Now, if you have to include one or several Unicode-encoded scripts in UNIX locales, you face a problem: POSIX locales and, by extension, Linux strings, are always encoded using 8-bit bytes. Unicode needs at least 16 bits to incorporate enough information to distinguish a minimum of 65,536 characters. The Java™ programming language reflects this situation and uses 16-bit UTF-16 encoded characters to deal with the problem. In real terms, the Unicode standard (but no real-life implementation) uses 21 bits to make it possible to encode a little more than 1 million characters.

The purpose of UTF-8 is to make it possible for 7-bit and 8-bit ASCII applications to live in a potentially multibyte Unicode-encoded environment. ASCII character encodings use the same hexadecimal 8-bit encoding as the first 256 UTF-8-encoded Unicode characters. Instead of forcing all Unicode characters into a 2-, 3-, or 4-byte straightjacket, UTF-8 admits 1-byte (8-bit) to 4-byte encodings. Thus, it does not matter whether an application is prepared for Unicode. This freedom has important implications for Linux command line-driven applications, and, of course, editors.


UTF-8 and glibc

To be able to process UTF-8 characters, you have to go back along the chain of causes again. The glibc library supports locales and, as you have seen, uses the ISO standard 10646 to make UTF-8 display and editing functions possible. This, of course, raises the question as to what facilities glibc provides. Strictly speaking, the library makes no assumption as to whether its character set is UTF-8-encoded or Unicode-aware at all. It does support, however, a 31-bit-wide character type, usually referred to as wchar_t, which is quite unlike the 8-bit character type usually supported by other standard-compliant C libraries.

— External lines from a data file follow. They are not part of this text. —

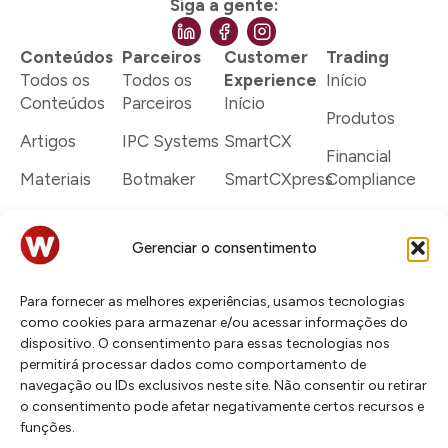
Siga a gente:
Conteúdos
Parceiros
Customer
Trading
Todos os
Todos os
Experience
Início
Conteúdos
Parceiros
Início
Produtos
Artigos
IPC Systems
SmartCX
Financial
Materiais
Botmaker
SmartCXpress
Compliance
Dicionário
Cisco
SmartCX
IPC Turrets
Systems
Enterprise
Gerenciar o consentimento
Rede
Genesys
Serviços
Connexus
Para fornecer as melhores experiências, usamos tecnologias
Talkdesk
Cases
Smart
como cookies para armazenar e/ou acessar informações do
Trading
dispositivo. O consentimento para essas tecnologias nos
Twilio
permitirá processar dados como comportamento de
Cases
navegação ou IDs exclusivos neste site. Não consentir ou retirar
Verint
o consentimento pode afetar negativamente certos recursos e
funções.
Zoho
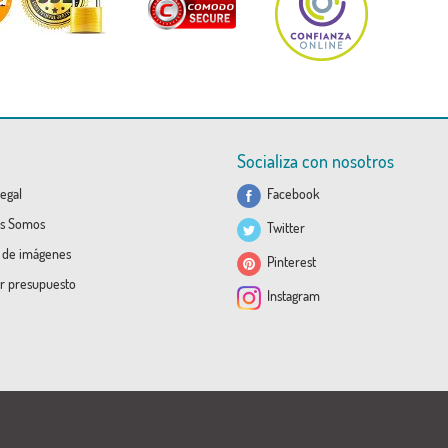
Socializa con nosotros
egal
Facebook
s Somos
Twitter
a de imágenes
Pinterest
ar presupuesto
Instagram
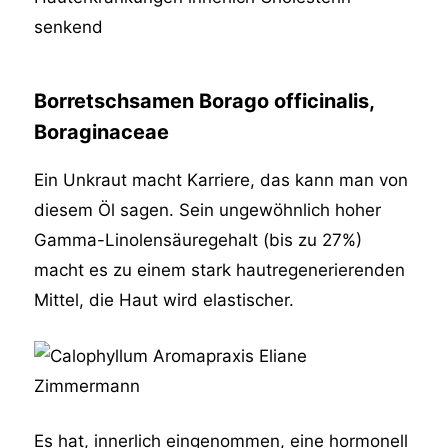
senkend
Borretschsamen Borago officinalis,
Boraginaceae
Ein Unkraut macht Karriere, das kann man von
diesem Öl sagen. Sein ungewöhnlich hoher
Gamma-Linolensäuregehalt (bis zu 27%)
macht es zu einem stark hautregenerierenden
Mittel, die Haut wird elastischer.
Es hat, innerlich eingenommen, eine hormonell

Every POSIX locale, regardless of whether it uses an ASCII single-byte or multibyte UTF-8 character encoding, relies on this character type, provided it is actually using a post-2.2 version of glibc. In other words, POSIX locales are potentially able to deal with 2- and 3-byte Japanese and Chinese characters. If glibc-wide character string processing functions are required by text-editing software -- something that used to be regarded as problematic because of performance issues -- it is perfectly possible simply to query the locale mechanism regarding the availability of a UTF-8-based or any other locale and convert, for example, UTF-8 multibyte strings to the wchar_t data type strings internal to the application.

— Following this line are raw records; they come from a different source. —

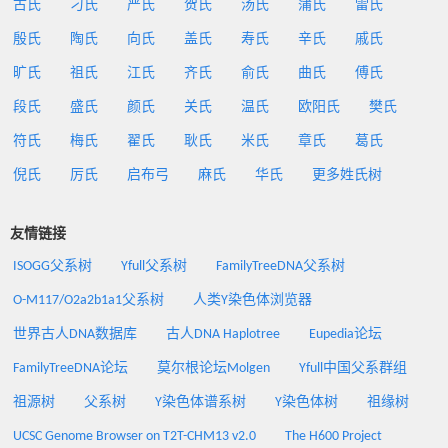
古氏
刁氏
严氏
贺氏
汤氏
蒲氏
雷氏
殷氏
陶氏
向氏
盖氏
寿氏
辛氏
戚氏
旷氏
祖氏
江氏
齐氏
俞氏
曲氏
傅氏
段氏
盛氏
颜氏
关氏
温氏
欧阳氏
樊氏
符氏
梅氏
翟氏
耿氏
米氏
章氏
葛氏
倪氏
厉氏
启布弓
麻氏
华氏
更多姓氏树
友情链接
ISOGG父系树
Yfull父系树
FamilyTreeDNA父系树
O-M117/O2a2b1a1父系树
人类Y染色体浏览器
世界古人DNA数据库
古人DNA Haplotree
Eupedia论坛
FamilyTreeDNA论坛
莫尔根论坛Molgen
Yfull中国父系群组
祖源树
父系树
Y染色体谱系树
Y染色体树
祖缘树
UCSC Genome Browser on T2T-CHM13 v2.0
The H600 Project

Just using glibc-wide character string functions and POSIX locales, however, does not amount to a Linux internationalization architecture. More is required.


Qt and Pango

Another approach to this problem exists that makes it possible for K Desktop Environment (KDE) and GNU Network Object Model Environment (GNOME) programmers to take advantage of GUIs and an independent Unicode machinery: the GPLed version of Qt, which includes Unicode strings since version 2.0 and the Pango library, which is bundled with GTK+ and ATK, to make up the foundation for the GNOME desktop shell. Pango enables font rendering and layout management based on UTF-8, but is completely independent of string processing libraries as provided by non-GNOME or non-GTK+ libraries.

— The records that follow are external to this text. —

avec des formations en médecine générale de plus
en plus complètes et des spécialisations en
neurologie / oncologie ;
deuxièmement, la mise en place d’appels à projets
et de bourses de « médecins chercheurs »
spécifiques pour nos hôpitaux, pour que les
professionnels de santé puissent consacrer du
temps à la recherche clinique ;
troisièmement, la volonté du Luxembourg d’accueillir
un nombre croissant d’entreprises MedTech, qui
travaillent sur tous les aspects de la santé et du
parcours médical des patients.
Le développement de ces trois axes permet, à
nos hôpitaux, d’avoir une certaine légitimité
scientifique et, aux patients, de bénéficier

When it comes to terminal-based editors like Yudit, Mined, and vim, Pango and Qt don't provide any substantial advantages. For applications that have to run on minimal hardware, neither library makes much sense. For terminal editors that rely on tight integration with the system to write configuration scripts, e-mails, code, or even documentation, the resources that X libraries and glibc provide are often sufficient to ensure that only some layout management, font rendering, and minimal window management are required. If, however, you want to code a multilingual editor that provides some comforts to a user, and vim and xemacs are out of the question, both libraries provide excellent starting points. Composite script processing is definitely possible with Pango. As an added benefit, Pango can be ported to any operating system outside the UNIX universe, including Microsoft® Windows®.


Yudit

Gaspar Sinai, a Hungarian programmer living in Japan, was faced with a particularly vexing problem: He wanted to be able to enter Hungarian and Japanese text in the same document and later process multilingual text without getting errors. He started coding what he called a Unicode editor in 1997, when UTF-8 awareness on GNU/Linux and UNIX systems was not widespread.

Glibc V2.2 had not been released, and composite character input was based on fairly difficult standards coded in the more esoteric reaches of X. The situation was extremely complex. In addition, fonts using Unicode mappings were hard to come by, and font designers working on UNIX and Linux systems faced a difficult task testing fonts on uncooperative vim implementations or pre-Unicode emacs. Such problems could be circumvented, but required a bit more knowledge of customizing emacs than the average font designer was likely to display. Terminal handling of Unicode-based fonts was in its infancy and hardly ever included right-to-left scripts. This was a time when Chinese, Japanese, Hindi, and Arabic were hardly represented in the GNU/Linux and UNIX world at all.

The solution was a rather unique editor called Yudit that enabled anyone with a degree of manual dexterity and enough fonts at his disposal to enter extremely complex multiscript texts. Yudit uses a simple if somewhat idiosyncratic interface, with a GUI-fied command-line at the bottom and the ability to enter Unicode encodings in a window running under X. You can enter Japanese and Chinese characters from a U.S. or UK keyboard via some fairly ingenious keyboard mappings and character pick lists. Further keyboard mappings for other character sets can be added.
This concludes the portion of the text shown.